Collected data
"""

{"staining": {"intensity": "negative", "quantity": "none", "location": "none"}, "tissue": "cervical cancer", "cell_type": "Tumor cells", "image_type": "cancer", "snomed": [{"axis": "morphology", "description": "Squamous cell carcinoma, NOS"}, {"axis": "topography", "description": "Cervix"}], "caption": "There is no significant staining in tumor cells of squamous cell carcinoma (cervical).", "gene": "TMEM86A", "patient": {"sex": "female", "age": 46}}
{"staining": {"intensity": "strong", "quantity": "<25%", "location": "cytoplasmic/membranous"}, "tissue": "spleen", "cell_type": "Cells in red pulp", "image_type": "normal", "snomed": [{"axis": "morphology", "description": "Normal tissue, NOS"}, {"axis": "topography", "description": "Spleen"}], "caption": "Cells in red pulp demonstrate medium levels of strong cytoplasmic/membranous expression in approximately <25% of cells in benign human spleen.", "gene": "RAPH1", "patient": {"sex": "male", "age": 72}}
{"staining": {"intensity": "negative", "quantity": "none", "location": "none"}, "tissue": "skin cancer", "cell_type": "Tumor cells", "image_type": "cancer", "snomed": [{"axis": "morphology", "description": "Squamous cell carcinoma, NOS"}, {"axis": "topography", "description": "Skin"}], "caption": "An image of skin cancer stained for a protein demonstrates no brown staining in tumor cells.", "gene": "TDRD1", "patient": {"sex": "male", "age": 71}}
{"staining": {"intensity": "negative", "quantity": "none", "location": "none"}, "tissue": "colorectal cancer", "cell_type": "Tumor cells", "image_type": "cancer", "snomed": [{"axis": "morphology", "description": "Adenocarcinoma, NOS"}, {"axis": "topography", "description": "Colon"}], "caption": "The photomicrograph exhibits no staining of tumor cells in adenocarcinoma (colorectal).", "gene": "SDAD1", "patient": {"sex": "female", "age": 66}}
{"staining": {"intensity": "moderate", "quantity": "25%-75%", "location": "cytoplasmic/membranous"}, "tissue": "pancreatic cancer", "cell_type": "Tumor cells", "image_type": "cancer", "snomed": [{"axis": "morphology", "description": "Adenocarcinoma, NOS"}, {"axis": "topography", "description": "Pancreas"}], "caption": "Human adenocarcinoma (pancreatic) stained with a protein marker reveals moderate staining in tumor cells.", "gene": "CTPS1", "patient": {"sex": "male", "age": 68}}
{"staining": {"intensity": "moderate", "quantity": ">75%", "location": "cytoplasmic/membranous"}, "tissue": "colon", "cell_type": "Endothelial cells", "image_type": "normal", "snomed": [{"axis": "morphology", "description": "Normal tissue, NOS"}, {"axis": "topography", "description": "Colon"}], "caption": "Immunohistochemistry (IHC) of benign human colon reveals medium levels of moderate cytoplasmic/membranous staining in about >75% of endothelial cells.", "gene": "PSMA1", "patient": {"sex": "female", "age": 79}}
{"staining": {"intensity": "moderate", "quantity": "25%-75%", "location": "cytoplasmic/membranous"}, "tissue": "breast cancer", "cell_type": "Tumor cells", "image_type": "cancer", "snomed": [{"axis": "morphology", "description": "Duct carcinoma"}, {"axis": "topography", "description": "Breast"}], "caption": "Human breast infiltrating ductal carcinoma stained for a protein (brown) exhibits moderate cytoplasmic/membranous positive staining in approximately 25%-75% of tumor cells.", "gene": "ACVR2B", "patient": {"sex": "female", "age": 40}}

"""

## Aim of the exercise
Every line holding the string "approximately" should be copied here, so please find those lines in the data.

## Task solution
{"staining": {"intensity": "strong", "quantity": "<25%", "location": "cytoplasmic/membranous"}, "tissue": "spleen", "cell_type": "Cells in red pulp", "image_type": "normal", "snomed": [{"axis": "morphology", "description": "Normal tissue, NOS"}, {"axis": "topography", "description": "Spleen"}], "caption": "Cells in red pulp demonstrate medium levels of strong cytoplasmic/membranous expression in approximately <25% of cells in benign human spleen.", "gene": "RAPH1", "patient": {"sex": "male", "age": 72}}
{"staining": {"intensity": "moderate", "quantity": "25%-75%", "location": "cytoplasmic/membranous"}, "tissue": "breast cancer", "cell_type": "Tumor cells", "image_type": "cancer", "snomed": [{"axis": "morphology", "description": "Duct carcinoma"}, {"axis": "topography", "description": "Breast"}], "caption": "Human breast infiltrating ductal carcinoma stained for a protein (brown) exhibits moderate cytoplasmic/membranous positive staining in approximately 25%-75% of tumor cells.", "gene": "ACVR2B", "patient": {"sex": "female", "age": 40}}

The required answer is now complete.